Evergreens, trees that retain their leaves or needles and stay green year-round, play a large part in the lives of many people, though most don't often think of it. Without evergreen trees there would be no chocolate, coffee, corks for wine bottles, mangoes in fruit salad, chewing gum and no cinnamon or cloves to sprinkle on toast.
Avocado trees are mostly evergreen according to Diana Wells, author of "Lives of the Trees, An Uncommon History," but sometimes lose leaves for a short period depending on location. Other evergreens include the boxwood tree, cacao tree---which produces cacao beans, the source of chocolate---the China fir, cinnamon tree, clove tree, coffee tree, cork tree, cypress, sycamore fig tree, holly, Japanese cedars, Joshua tree, mango tree, neem tree, and strawberry trees, known commonly as madrone trees.
Evergreen Leaf Cycle
Though evergreens are often defined as simply holding their leaves or needles year-round, they do eventually regenerate, even if after a few decades. According to tree expert David Allen Sibley, author of "The Sibley Guide to Trees," evergreens may hold leaves for 12 months to 30 years, but two to four years is more common. Deciduous trees, in contrast, are defined as trees that lose all their leaves less than 12 months after they grow, and become bare and leafless for part of the year. Naturally, some trees are on the border of this definition.
Topiary, the art of sculpting trees and shrubs into recognizable shapes, dates from Roman times and almost always uses evergreens as its medium. Evergreens such as boxwood, bay laurel, myrtle, yew and privet are preferred for topiary because of their small leaves or needles and compact growth habits. Though the art was revived in Europe during the 16th century and has largely been associated with the European elite, it has bettered many gardens on both sides of the Atlantic.
Several evergreens are known to have healing properties. According to canopy biologist Nalini M. Nadkarni in her book, "Between Earth and Sky: Our Intimate Connections to Trees," Northern white cedar, which grows throughout the northern Midwest, is used by the Algonquin, who spread the branches on the floor of their sweat lodges and distill a tea rich in vitamin C from its scale-like leaves. White pine often grows a fungus on its roots, which the Chinese use as a sedative. Tamarack trees have been used by the Ojibwa to treat headaches, by crushing the leaves and bark, placing them on hot stones and inhaling the fumes. Pacific yew trees have produced Taxol, one of the most successful cancer drugs ever developed.

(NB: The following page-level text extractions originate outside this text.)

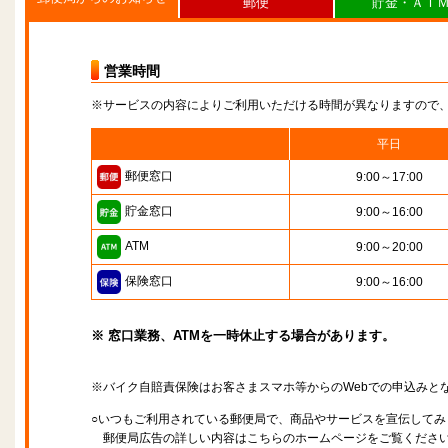
郵便
貯金・ＡＴ
営業時間
※サービスの内容によりご利用いただける時間が異なりますので
平日
郵便窓口
9:00～17:00
貯金窓口
9:00～16:00
ATM
9:00～20:00
保険窓口
9:00～16:00
※ 窓口業務、ATMを一時休止する場合があります。
※バイク自賠責保険はお客さまスマホ等からのWebでの申込みと
○いつもご利用されている郵便局で、商品やサービスを宣伝してみ
郵便局広告の詳しい内容はこちらのホームページをご覧くださ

You may not think of evergreens when popping that piece of gum into your mouth, but it has more to do with trees than you think. According to canopy biologist Nalini M. Nadkarni in her book, "Between Earth and Sky: Our Intimate Connections to Trees," the ancient Greeks chewed a gummy substance called "mastiche," derived from the resin of the small evergreen mastic tree. In Central America, the Mayans collected chicle, the coagulated sap of the sapodilla tree, the raw material for what has since become the worldwide chewing gum industry.